Sorti le 18 mars 2016
Le Trio Jérôme Beaulieu avait lancé deux albums ces dernières années, obtenant toujours une popularité grandissante auprès du public d’ici. Depuis, le trio a choisi un autre nom, Misc, qui enlève le spotlight placé sur le pianiste pour le mettre sur tout le groupe, participant pleinement à la chimie qui crée ce son si agréable.
Malgré la nouvelle identité, le line-up (Jérôme Beaulieu, William Côté et Philippe Leduc) et le mandat de Misc demeurent : créer un jazz à fortes influences rock, et avec non seulement des compositions inspirées, mais aussi des reprises de chansons tirées du registre populaire. Cette fois, on a droit à du Blonde Redhead, du Daniel Bélanger et du James Blake, arrangées de façon méconnaissable pour cette formation trio.
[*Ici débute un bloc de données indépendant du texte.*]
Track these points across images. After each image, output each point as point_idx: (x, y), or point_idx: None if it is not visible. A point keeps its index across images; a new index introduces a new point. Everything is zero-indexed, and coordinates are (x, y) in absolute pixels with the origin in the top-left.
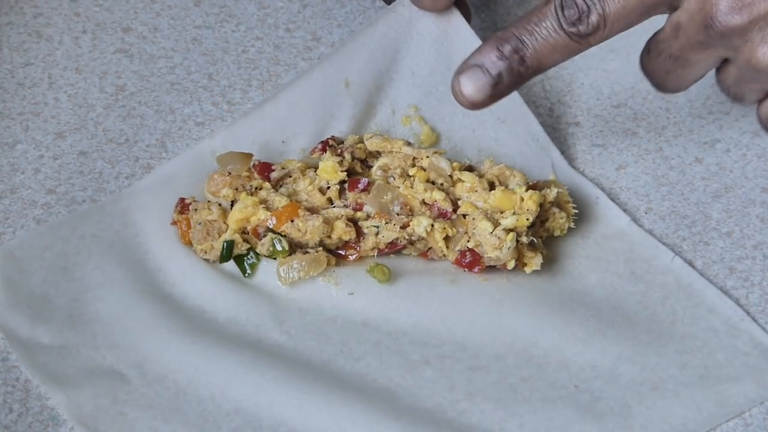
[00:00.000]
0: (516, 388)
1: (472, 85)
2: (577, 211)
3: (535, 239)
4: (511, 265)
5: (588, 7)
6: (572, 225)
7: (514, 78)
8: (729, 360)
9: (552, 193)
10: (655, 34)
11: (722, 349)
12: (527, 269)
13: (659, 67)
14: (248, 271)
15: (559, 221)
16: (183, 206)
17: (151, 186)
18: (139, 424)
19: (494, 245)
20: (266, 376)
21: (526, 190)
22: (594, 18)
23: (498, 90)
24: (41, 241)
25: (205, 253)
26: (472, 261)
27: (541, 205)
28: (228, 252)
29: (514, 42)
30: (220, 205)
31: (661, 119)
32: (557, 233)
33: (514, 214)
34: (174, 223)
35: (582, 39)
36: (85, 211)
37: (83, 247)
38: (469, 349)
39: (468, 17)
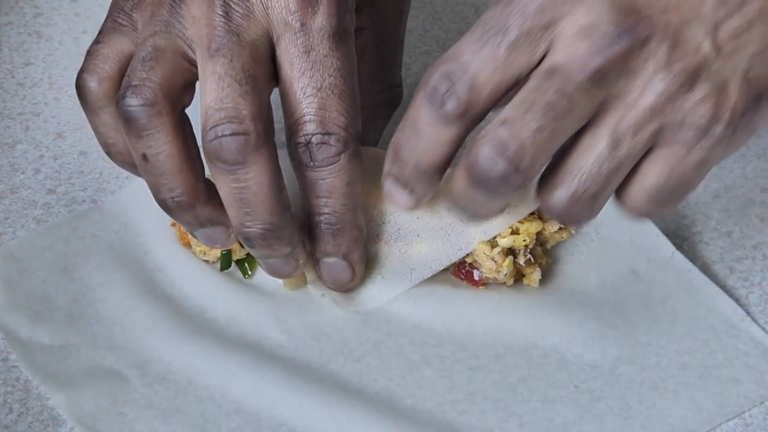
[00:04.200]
0: (516, 388)
1: (397, 201)
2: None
3: (532, 258)
4: (509, 282)
5: (451, 81)
6: (573, 232)
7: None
8: (729, 360)
9: (553, 226)
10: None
11: (722, 349)
12: (525, 281)
13: (528, 129)
14: (249, 272)
15: (558, 240)
16: None
17: None
18: (139, 424)
19: (491, 269)
20: (266, 377)
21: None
22: (461, 89)
23: (418, 199)
24: (41, 241)
25: (204, 254)
26: (470, 275)
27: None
28: (226, 261)
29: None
30: None
31: None
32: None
33: (512, 233)
34: (174, 224)
35: (459, 120)
36: (85, 211)
37: (83, 247)
38: (469, 349)
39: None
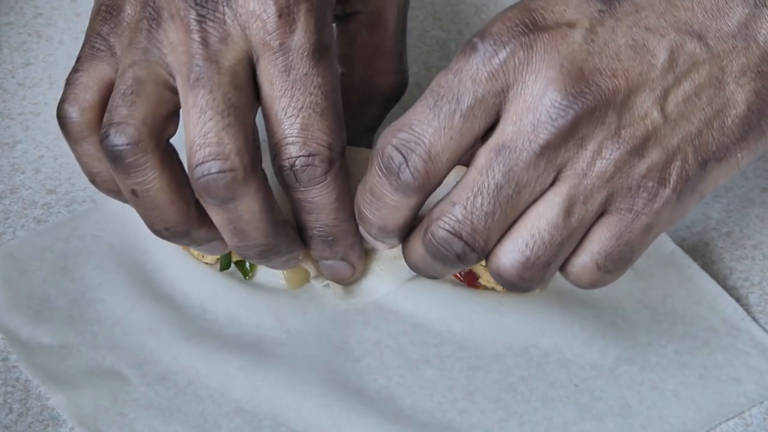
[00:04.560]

Cependant, une chose est très reconnaissable : cette influence du E.S.T., défunt trio qui a révolutionné le jazz moderne à sa façon et qui façonne encore le son de beaucoup de jeunes bands de jazz-rock aujourd’hui.
Débutons avec, ironie certainement voulue, La fin : une pièce mystérieuse pièce de huit minutes contenant un long crescendo en intensité. D’ailleurs, les montées bien ficelées sont une des signatures de Misc. L’autre signature, elle arrive à la seconde moitié : des solos qui rappellent qu’on a véritablement affaire à des jazzmen, mais sans faire fuir le grand public. Tout est dans le dosage et Misc n’a jamais eu de problème à le trouver.
Vient ensuite Messenger (de Blonde Redhead). Après avoir écouté la version originale, on comprend l’inspiration pour une version jazzy, mais il faut admettre que Misc amène vraiment la chanson ailleurs. Le moment le plus fort est quand la contrebasse est jouée avec l’archet, alors que le reste du trio joue aussi avec davantage d’intensité. Unlucky, juste ensuite, y va d’un air plus discret, cachant encore un long et habile build-up. Pour ce qui est de la reprise de Respirer dans l’eau (de Daniel Bélanger), cela prend un certain temps, mais on a droit à la même montée vers la fin.
Contrairement à son titre, Les années molles est loin d’être mou. S’il y en avait une qui devait se démarquer des autres pour sa puissance, c’est bien celle-ci. Avec raison : la batterie rentre particulièrement au poste aux moments-clés, et on a droit à certaines des plus belles lignes de contrebasse de l’opus. À cela s’ajoute les mélodies de piano toujours enlevantes. Cela aurait fini l’album à la perfection, mais il reste une dernière piste, Overgrown (de James Blake). Cette finale est plus modérée, quoiqu’on a droit à une impressionnante montée vers le milieu de la piste. Bien que cette pièce paraît bien pâle après Les années molles, elle finit, tout de même, assez bien l’album, bouclant assez bien la boucle.
La construction de l’album est simple : six chansons, alternant compos et reprises. Pourtant, il serait presque impossible de deviner quels sont les covers si on ne connaît pas déjà très bien les chansons. Le seul vrai indice, c’est la longueur : les compos originales tournent toutes autour de huit minutes. En 40 minutes, on entend beaucoup de belles choses, mais il serait difficile de définir des pièces qui se démarquent beaucoup des autres (avec l’exception de Les années molles). Cet album éponyme s’écoute dans son ensemble, et isoler des chansons ne semble pas lui rendre pleinement justice. Et puis, admettons-le : il s’écoute bien au complet, alors pourquoi s’en priver?
L’album est notamment disponible sur Bandcamp.